● Page excerpt
------------------------------------------------------------------------

Venkman: Okay, Ray's gone bye-bye. Egon, what've you got left?
Egon: Sorry, Venkman, but I'm terrified beyond the capacity for rational thought.

    • He manages Casual Danger Laughter in 2. Ray and Peter laugh nervously while waiting for the Scolari Brothers to strike, and Egon chimes in with a monotone "Ha. Ha ha."
  • Complete Immortality: Almost all ghosts that are not at least a Class 7 are this, which is why they get trapped and sent into the containment unit.
  • Cool Car: The Ecto-1, a 1959 Cadillac Miller-Meteor ambulance, refurbished and tricked out with Science!
  • Destructive Saviour: The Ghostbusters are very effective at capturing ghosts, but in the process, they tend to cause thousands (or even millions) of dollars of damage. They did blow up the top few floors of a high rise building.
  • Did You Just Flip Off Cthulhu?: Why yes, yes they do...right before arming the proton packs.
  • Did You Just Punch Out Cthulhu?: Oh yes. Gozer the Gozerian gets beaten by crossing the streams. They also fight what is expressly described as "Deity" ghosts in the game.
  • Exclusively Evil: Ghosts, except for very specific instances in spinoffs and adaptation. The Busters have to be justified in locking these things up for all eternity, after all.
    • Their are a few exceptions of course. Slimer reformed by movie 2 and former Mayor Fiorello Laguardia gave some advice to the current Mayor of New York at one point.
  • Fan Film: Has inspired a whole slew of fan films based on the idea of Ghostbusters becoming a franchise business and organized in other cities. This includes Freddy Vs. Ghostbusters, The Denver Ghostbusters and Ghostbusters SLC.
  • Fantastic Science: Two of the three original characters, Ray and Egon, are legitimate paranormal researchers that channel their knowledge into the business of "paranormal investigations and eliminations." Peter for his part is both a psychologist and parapsychologist, so he contributes the human relations and Only Sane Man elements.

------------------------------------------------------------------------

● Work order 1
Print the lines of the data excerpts from the first line through the one containing "y armoniosas.", including both ends. Leave the pictures out.

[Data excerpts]
------------------------------------------------------------------------

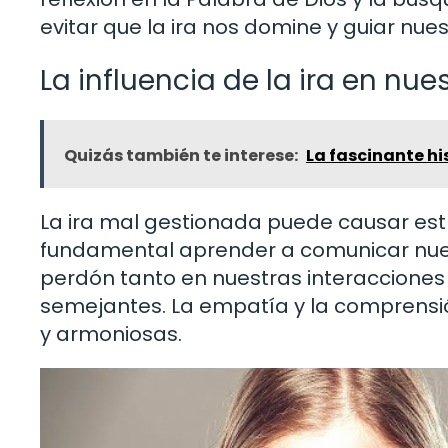
evitar que la ira nos domine y guiar nue
La influencia de la ira en nu
Quizás también te interese:
La fascinante his
La ira mal gestionada puede causar est
fundamental aprender a comunicar nue
perdón tanto en nuestras interacciones
semejantes. La empatía y la comprensión
y armoniosas.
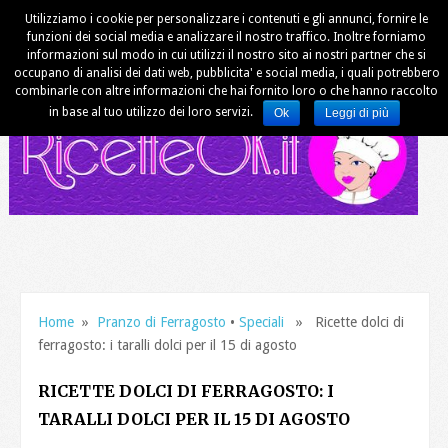
Utilizziamo i cookie per personalizzare i contenuti e gli annunci, fornire le
funzioni dei social media e analizzare il nostro traffico. Inoltre forniamo
informazioni sul modo in cui utilizzi il nostro sito ai nostri partner che si
occupano di analisi dei dati web, pubblicita' e social media, i quali potrebbero
combinarle con altre informazioni che hai fornito loro o che hanno raccolto
in base al tuo utilizzo dei loro servizi.
Ok
Leggi di più
Home
»
Pranzo di Ferragosto
•
Speciali
» Ricette dolci di
ferragosto: i taralli dolci per il 15 di agosto
RICETTE DOLCI DI FERRAGOSTO: I
TARALLI DOLCI PER IL 15 DI AGOSTO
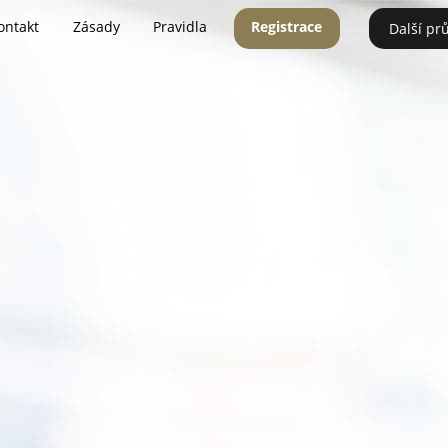
ontakt
Zásady
Pravidla
Registrace
Další pr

------------------------------------------------------------------------

● Work order 2
Rewrite the passage of the Ghostbusters excerpt that begins at the words "Egon: Sorry, Venkman, but" and ends after "high rise building.", replacing "Cadillac" with "Lincoln".

● Written reply 1
evitar que la ira nos domine y guiar nue
La influencia de la ira en nu
Quizás también te interese:
La fascinante his
La ira mal gestionada puede causar est
fundamental aprender a comunicar nue
perdón tanto en nuestras interacciones
semejantes. La empatía y la comprensión
y armoniosas.

● Written reply 2
Egon: Sorry, Venkman, but I'm terrified beyond the capacity for rational thought.

    • He manages Casual Danger Laughter in 2. Ray and Peter laugh nervously while waiting for the Scolari Brothers to strike, and Egon chimes in with a monotone "Ha. Ha ha."
  • Complete Immortality: Almost all ghosts that are not at least a Class 7 are this, which is why they get trapped and sent into the containment unit.
  • Cool Car: The Ecto-1, a 1959 Lincoln Miller-Meteor ambulance, refurbished and tricked out with Science!
  • Destructive Saviour: The Ghostbusters are very effective at capturing ghosts, but in the process, they tend to cause thousands (or even millions) of dollars of damage. They did blow up the top few floors of a high rise building.